==== PROVIDED MATERIAL
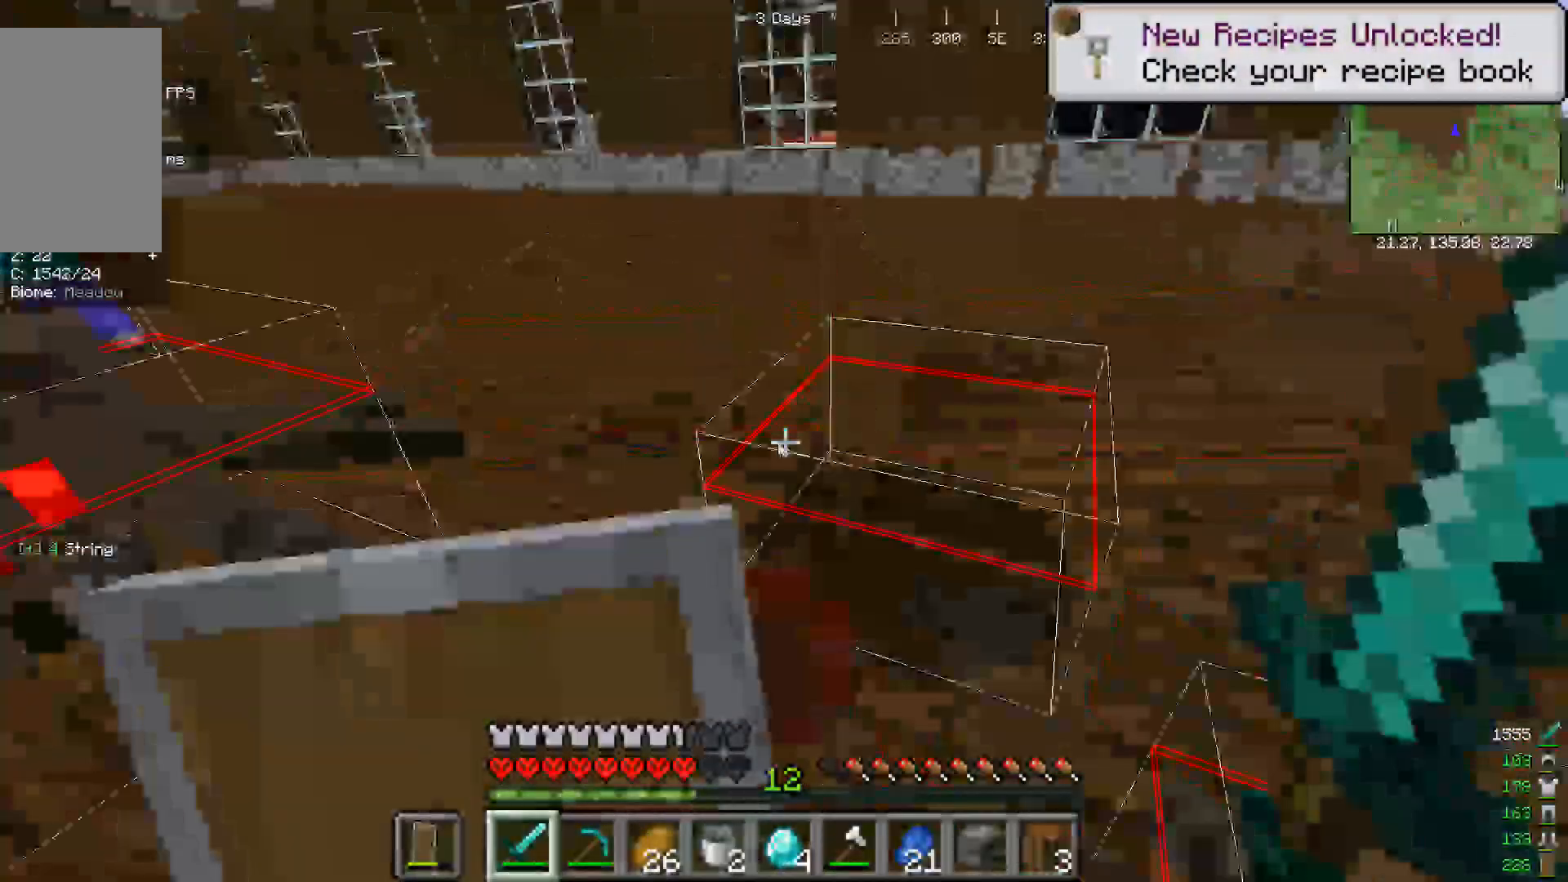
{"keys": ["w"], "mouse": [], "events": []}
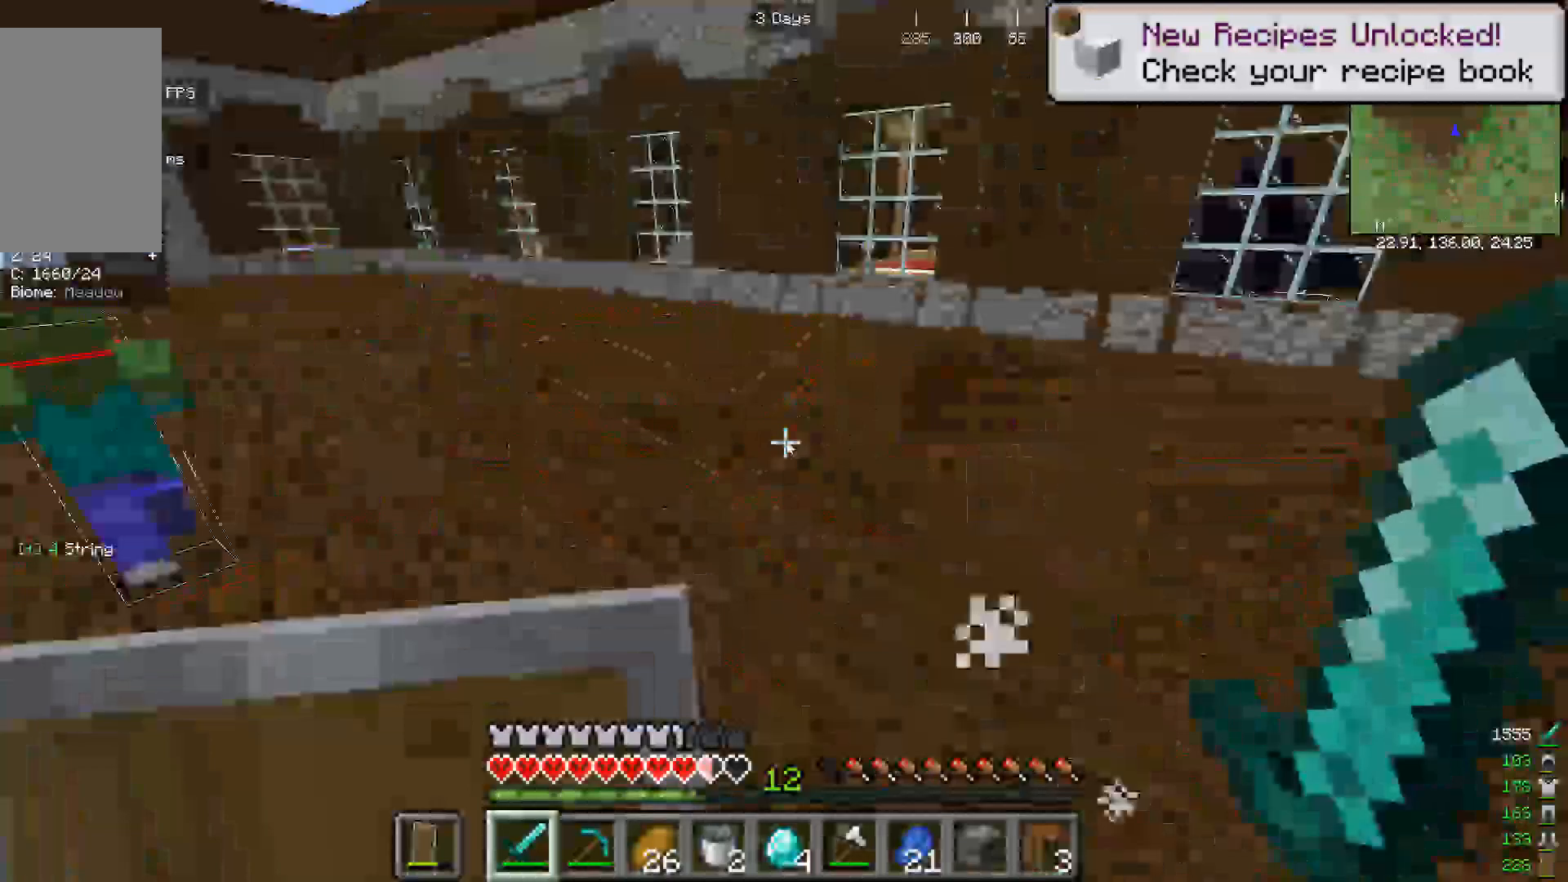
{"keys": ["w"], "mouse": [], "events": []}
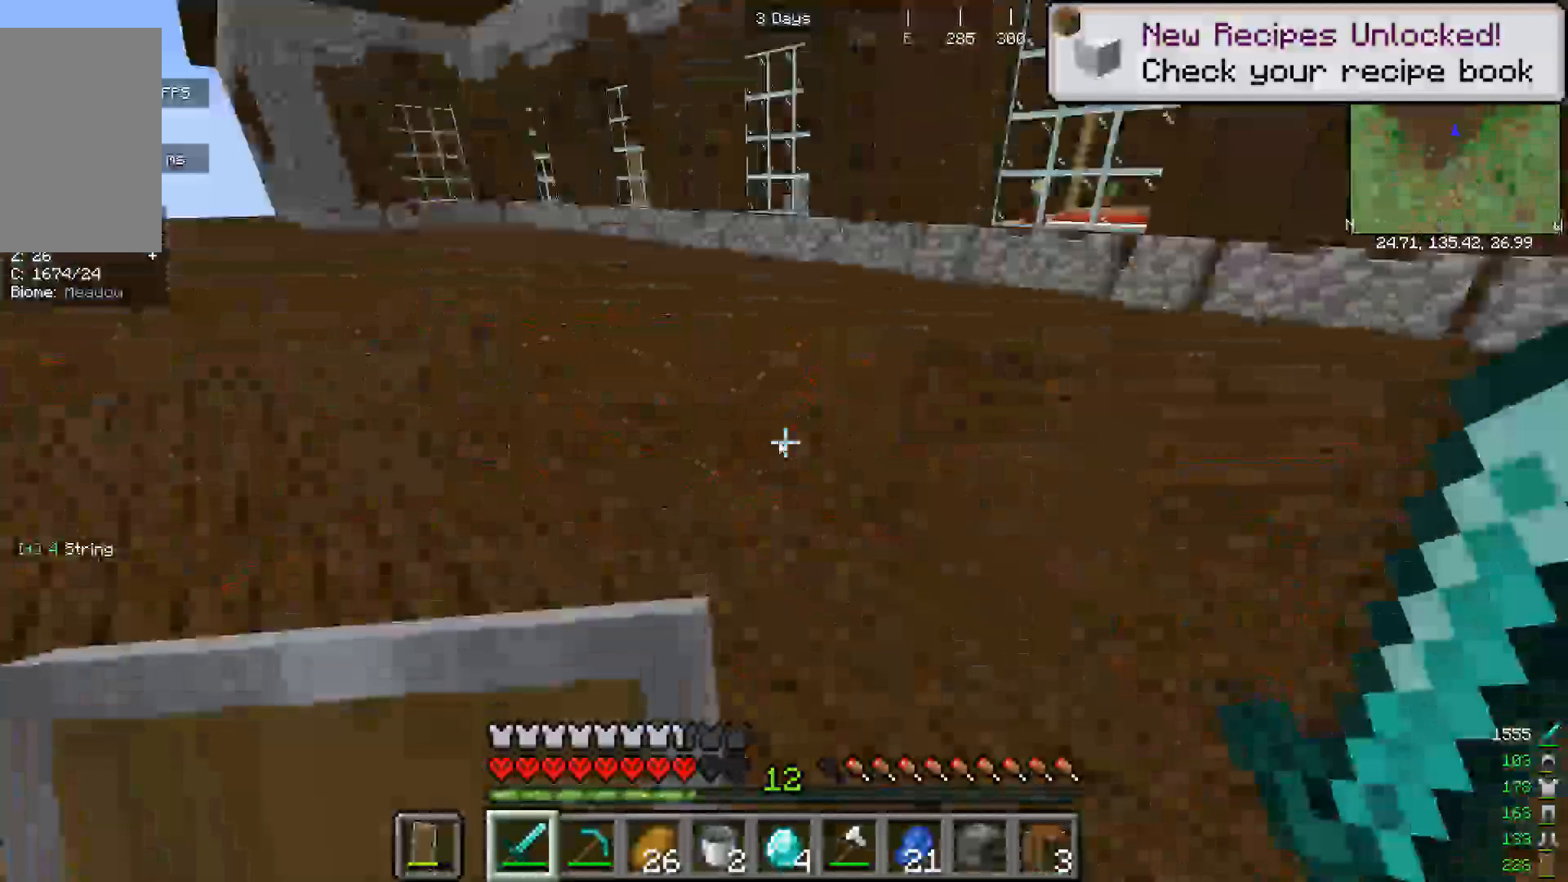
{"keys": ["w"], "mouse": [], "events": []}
========
**WHAT IS EXPECTED**.
Reproduce the data above exactly, leaving each picture out.

**EXERCISE OUTPUT**.
{"keys": ["w"], "mouse": [], "events": []}
{"keys": ["w"], "mouse": [], "events": []}
{"keys": ["w"], "mouse": [], "events": []}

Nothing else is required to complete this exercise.